C’est la grande question qu’il faut se poser et que beaucoup oublient en se dirigeant directement à la recherche d’un label.

Un éditeur a pour mission de diffuser l’œoeuvre musicale via ses contacts dans les médias, permettre à ses artistes de tourner dans des salles (option)… dans le but de créer un réel buzz autour du projet et donc de lui permettre d’exister.
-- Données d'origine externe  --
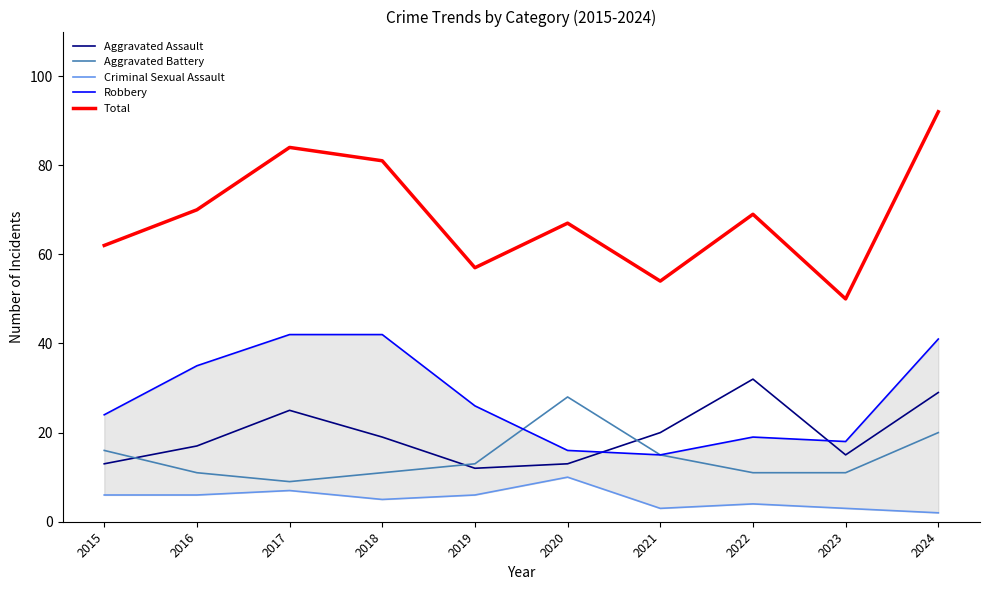

Where is the first local maximum for Robbery?

2022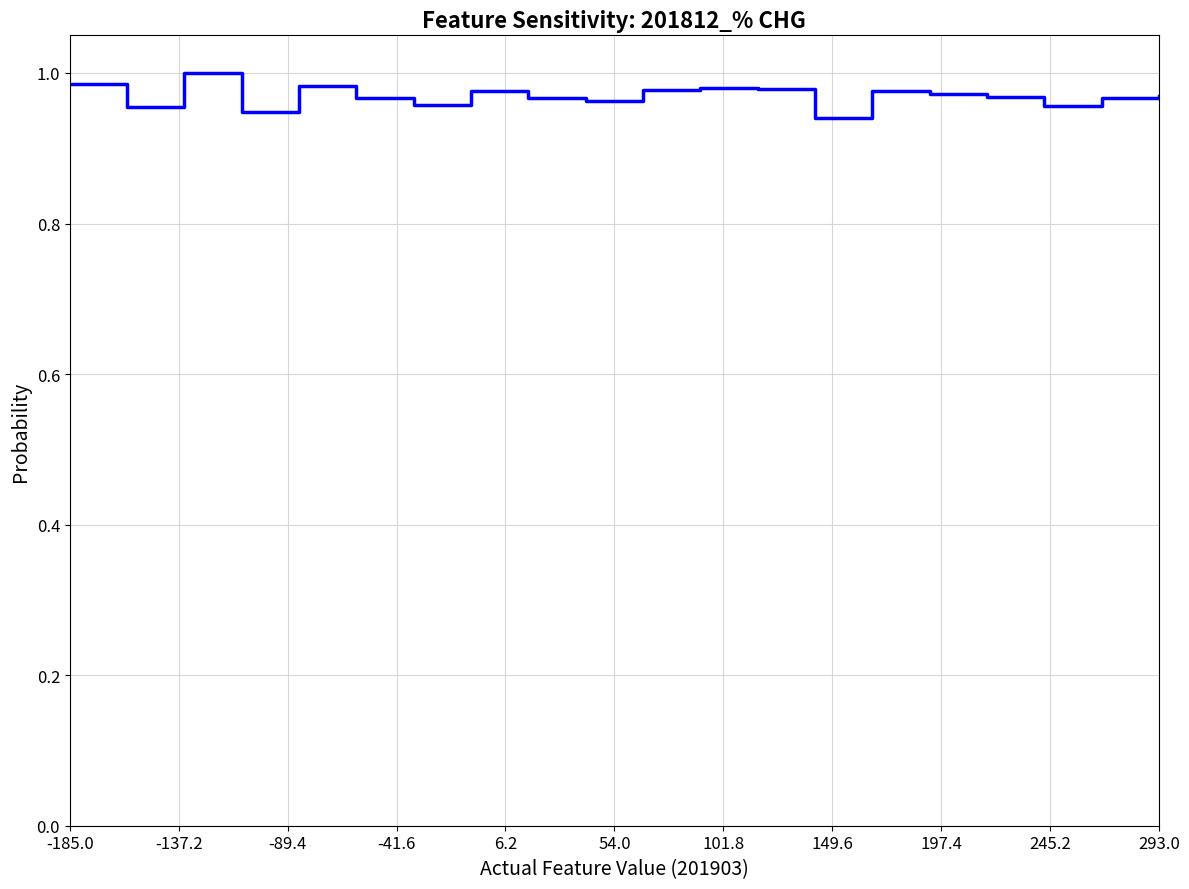

True or false: the data shows 1.3 at 293.0.

False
C’est uniquement après avoir obtenu des résultats sur le terrein qu’il devient légitime d’aller à la rencontre d’un label, afin de commercialiser une œoeuvre à un public, dont le besoin à été créer et introduit via le travail de l’éditeur.

Nos conseils :

- Produisez votre œoeuvre (mixez-la et masterisez-la), préparez des versions alternatives (Radio Edit, Acoustique, live, remixes…)

- Faites écouter autour de vous (évitez vos amis pour être un minimum objectif et sondez des personnes hors de votre cercle familiale ou amicale)

- Apportez les modifications nécessaires si vous estimez que cela améliorera votre titre.

- Envoyez votre titre à quelques radios locales ou associatives, gardez chaque retour, qu’il soit positif ou négatif, constituez un document word ou powerpoint afin d’y présenter vos feedbacks, soyez pros et neutre, un dossier avec de multiples applaudissement vous discréditera aux yeux d’un éditeur, même les plus grands artistes ne font pas l’unanimité dans le monde de la musique.

- Envoyez votre cd, votre reporting et une lettre courte à un éditeur (Warner Chappel, Sony ATV, Peer Music…)

- Evitez d’envoyer plusieurs emails ou de passer plusieurs appels téléphoniques, ne vous discréditez-pas, se sont les artistes qui font les labels/éditeurs et non l’inverse, concentrez-vous sur votre musique et vos fans, animez vos communautés, vous aurez la un réel argument face à un éditeur et de quoi les faire réagir, voir douter, si ce dernier n’y croit pas à première écoute.